OBJECTIVE: Reproduce the listing word for word, starting at its first line and ending at the line that contains "var sketch = newSketch(context, id". Leave the pictures out of your answer.
--- Begin TASK INPUT ---
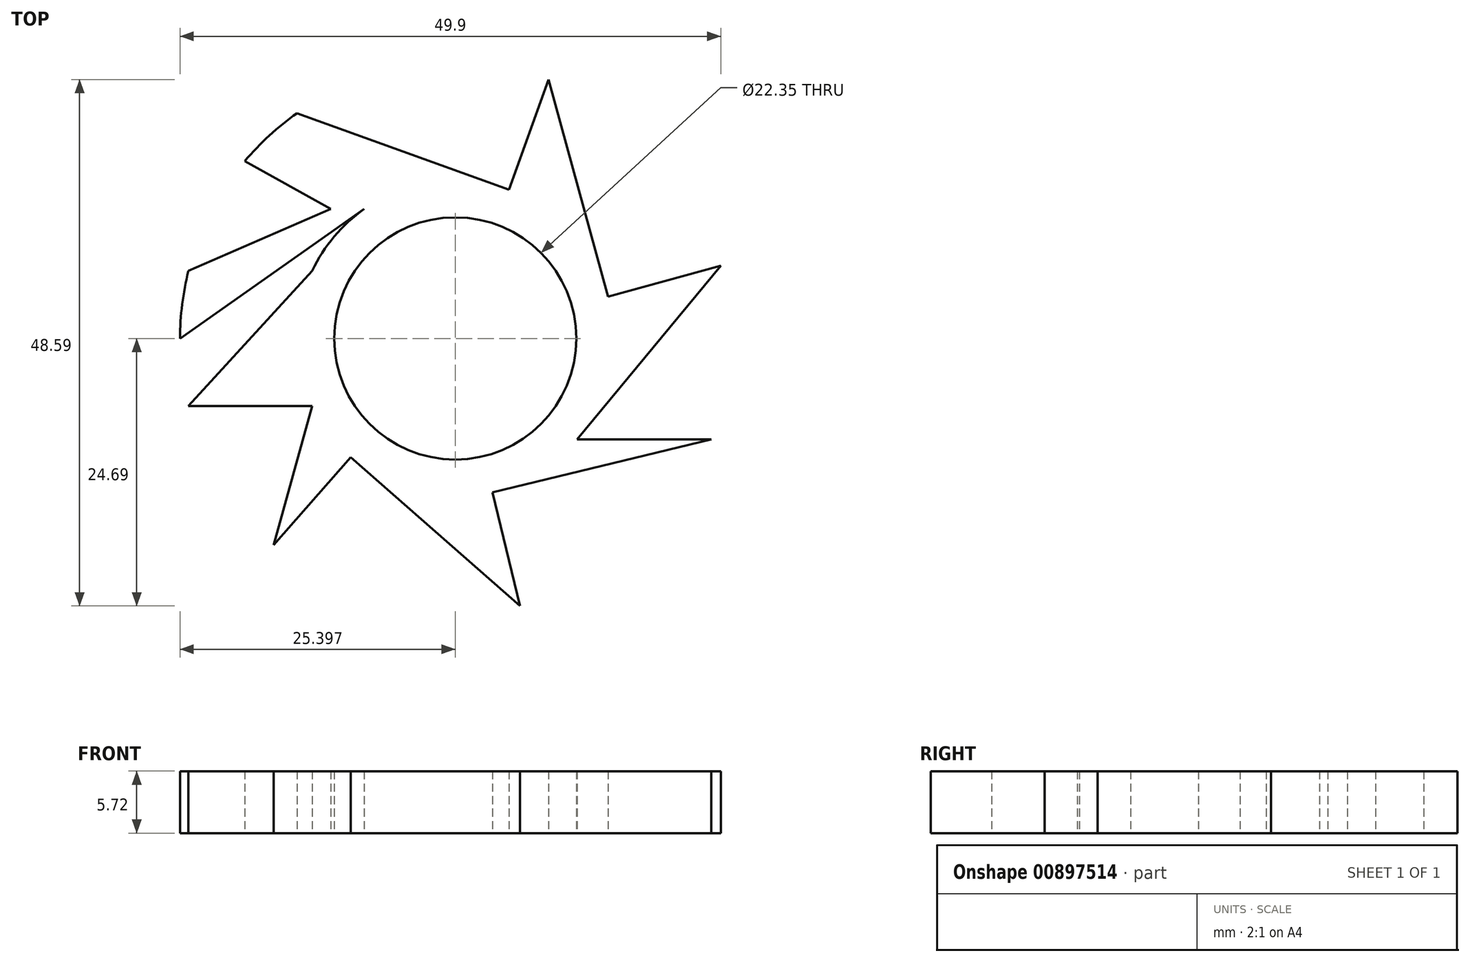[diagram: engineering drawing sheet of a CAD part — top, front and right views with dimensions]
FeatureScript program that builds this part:
annotation { "Feature Type Name" : "Feature", "Feature Type Description" : "" }
export const myFeature = defineFeature(function(context is Context, id is Id, definition is map)
    precondition{}
    {
        {
            var Q0;
            Q0=qCreatedBy(makeId("Top.planeOp"),FACE);
            var sketch = newSketch(context, id + "F0", { "sketchPlane" : qUnion([Q0])});
            skCircle(sketch, "E0", {"center": v(-5.54, 0) * mm, "radius": 11.18 * mm});
            skCircle(sketch, "E1", {"center": v(-5.54, 0) * mm, "radius": 14.6 * mm});
            skCircle(sketch, "E2", {"center": v(-5.54, 0) * mm, "radius": 25.4 * mm});
            skLineSegment(sketch, "E3", {"start": v(-23.4, 0) * mm, "end": v(-30.94, 0) * mm});
            skLineSegment(sketch, "E4", {"start": v(-30.94, 0) * mm, "end": v(-13.94, 11.95) * mm});
            skLineSegment(sketch, "E5", {"start": v(-13.94, 11.95) * mm, "end": v(-20.15, 20.78) * mm});
            skLineSegment(sketch, "E6", {"start": v(-20.15, 20.78) * mm, "end": v(-0.6, 13.74) * mm});
            skLineSegment(sketch, "E7", {"start": v(-0.6, 13.74) * mm, "end": v(3.06, 23.9) * mm});
            skLineSegment(sketch, "E8", {"start": v(3.06, 23.9) * mm, "end": v(8.54, 3.85) * mm});
            skLineSegment(sketch, "E9", {"start": v(8.54, 3.85) * mm, "end": v(18.96, 6.7) * mm});
            skLineSegment(sketch, "E10", {"start": v(18.96, 6.7) * mm, "end": v(5.7, -9.3) * mm});
            skLineSegment(sketch, "E11", {"start": v(5.7, -9.3) * mm, "end": v(18.09, -9.3) * mm});
            skLineSegment(sketch, "E12", {"start": v(18.09, -9.3) * mm, "end": v(-2.1, -14.2) * mm});
            skPoint(sketch, "E13.end.orphan", {"position": v(-5.54, -25.4) * mm});
            skLineSegment(sketch, "E14", {"start": v(-2.1, -14.2) * mm, "end": v(0.43, -24.69) * mm});
            skLineSegment(sketch, "E15", {"start": v(0.43, -24.69) * mm, "end": v(-15.18, -10.97) * mm});
            skLineSegment(sketch, "E16", {"start": v(-15.18, -10.97) * mm, "end": v(-22.3, -19.08) * mm});
            skLineSegment(sketch, "E17", {"start": v(-22.3, -19.08) * mm, "end": v(-18.75, -6.25) * mm});
            skPoint(sketch, "E17.endSnap0", {"position": v(-18.75, -15.03) * mm});
            skLineSegment(sketch, "E18", {"start": v(-18.75, -6.25) * mm, "end": v(-30.16, -6.25) * mm});
            skLineSegment(sketch, "E19", {"start": v(-30.16, -6.25) * mm, "end": v(-18.75, 6.25) * mm});
            skLineSegment(sketch, "E20", {"start": v(-18.75, 6.25) * mm, "end": v(-30.94, 0) * mm});
            skLineSegment(sketch, "E21", {"start": v(2.33, -14.2) * mm, "end": v(4.54, -23.31) * mm});
            skLineSegment(sketch, "E22", {"start": v(2.33, -14.2) * mm, "end": v(17.58, -10.5) * mm});
            skLineSegment(sketch, "E23", {"start": v(17.58, 10.5) * mm, "end": v(9.96, 8.42) * mm});
            skPoint(sketch, "E23.endSnap0", {"position": v(9.96, -12.35) * mm});
            skLineSegment(sketch, "E24", {"start": v(9.96, 8.42) * mm, "end": v(6.08, 22.58) * mm});
            skLineSegment(sketch, "E25", {"start": v(-0.6, 24.91) * mm, "end": v(-2.79, 18.82) * mm});
            skPoint(sketch, "E25.endSnap0", {"position": v(1.23, 18.82) * mm});
            skLineSegment(sketch, "E26", {"start": v(-2.79, 18.82) * mm, "end": v(-15.46, 23.38) * mm});
            skLineSegment(sketch, "E27", {"start": v(-17.04, 11.95) * mm, "end": v(-24.97, 16.37) * mm});
            skPoint(sketch, "E27.startSnap0", {"position": v(-17.04, 16.37) * mm});
            skPoint(sketch, "E27.endSnap0", {"position": v(-17.04, 16.37) * mm});
            skLineSegment(sketch, "E28", {"start": v(-17.04, 11.95) * mm, "end": v(-30.16, 6.25) * mm});
            skLineSegment(sketch, "E29", {"start": v(12.33, -6.23) * mm, "end": v(19.08, -6.23) * mm});
            skPoint(sketch, "E29.startSnap0", {"position": v(12.33, -1.3) * mm});
            skLineSegment(sketch, "E30", {"start": v(12.33, -6.23) * mm, "end": v(19.71, 2.69) * mm});
            skLineSegment(sketch, "E31", {"start": v(-14.77, -15.03) * mm, "end": v(-18.75, -21.7) * mm});
            skLineSegment(sketch, "E32", {"start": v(-14.77, -15.03) * mm, "end": v(-2.43, -25.2) * mm});
            skCircle(sketch, "E33", {"center": v(-5.54, 0) * mm, "radius": 27.5 * mm});
            skSolve(sketch);
        }
        {
            var Q0;
            {var subQ0=sQuery(id+"F0.wireOp",EDGE,"E16");Q0=makeQuery(id+"F0.imprint","IMPRINT",FACE,{"disambiguationData":[TD([[makeQuery(id+"F0.imprint","IMPRINT",EDGE,{"derivedFrom":subQ0}),-1.0]])]});}
            var Q1;
            {var subQ0=sQuery(id+"F0.wireOp",EDGE,"E18");Q1=makeQuery(id+"F0.imprint","IMPRINT",FACE,{"disambiguationData":[TD([[makeQuery(id+"F0.imprint","IMPRINT",EDGE,{"derivedFrom":subQ0}),-1.0]])]});}
            var Q2;
            {var subQ0=sQuery(id+"F0.wireOp",EDGE,"E14");Q2=makeQuery(id+"F0.imprint","IMPRINT",FACE,{"disambiguationData":[TD([[makeQuery(id+"F0.imprint","IMPRINT",EDGE,{"derivedFrom":subQ0}),-1.0]])]});}
            var Q3;
            {var subQ0=sQuery(id+"F0.wireOp",EDGE,"E11");Q3=makeQuery(id+"F0.imprint","IMPRINT",FACE,{"disambiguationData":[TD([[makeQuery(id+"F0.imprint","IMPRINT",EDGE,{"derivedFrom":subQ0}),-1.0]])]});}
            var Q4;
            {var subQ0=sQuery(id+"F0.wireOp",EDGE,"E7");Q4=makeQuery(id+"F0.imprint","IMPRINT",FACE,{"disambiguationData":[TD([[makeQuery(id+"F0.imprint","IMPRINT",EDGE,{"derivedFrom":subQ0}),-1.0]])]});}
            var Q5;
            {var subQ0=sQuery(id+"F0.wireOp",EDGE,"E5");Q5=makeQuery(id+"F0.imprint","IMPRINT",FACE,{"disambiguationData":[TD([[makeQuery(id+"F0.imprint","IMPRINT",EDGE,{"derivedFrom":subQ0}),-1.0]])]});}
            var Q6;
            {var subQ0=sQuery(id+"F0.wireOp",EDGE,"E9");Q6=makeQuery(id+"F0.imprint","IMPRINT",FACE,{"disambiguationData":[TD([[makeQuery(id+"F0.imprint","IMPRINT",EDGE,{"derivedFrom":subQ0}),-1.0]])]});}
            var Q7;
            {var subQ0=sQuery(id+"F0.wireOp",EDGE,"E4");Q7=makeQuery(id+"F0.imprint","IMPRINT",FACE,{"disambiguationData":[TD([[makeQuery(id+"F0.imprint","IMPRINT",EDGE,{"derivedFrom":subQ0}),1.0]])]});}
            var Q8;
            Q8=makeQuery(id+"F0.imprint","IMPRINT",FACE,{"disambiguationData":[TD([[makeQuery(id+"F0.imprint","IMPRINT",EDGE,{"derivedFrom":sQuery(id+"F0.wireOp",EDGE,"E0")}),-1.0]])]});
            extrude(context, id + "F1", {"entities" : qUnion([Q0, Q1, Q2, Q3, Q4, Q5, Q6, Q7, Q8]), "depth" : 5.7 * mm, "offsetDistance" : 25.4 * mm});
        }
    });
--- End TASK INPUT ---
OUTPUT:
[diagram: engineering drawing sheet of a CAD part — top, front and right views with dimensions]
FeatureScript program that builds this part:
annotation { "Feature Type Name" : "Feature", "Feature Type Description" : "" }
export const myFeature = defineFeature(function(context is Context, id is Id, definition is map)
    precondition{}
    {
        {
            var Q0;
            Q0=qCreatedBy(makeId("Top.planeOp"),FACE);
            var sketch = newSketch(context, id + "F0", { "sketchPlane" : qUnion([Q0])});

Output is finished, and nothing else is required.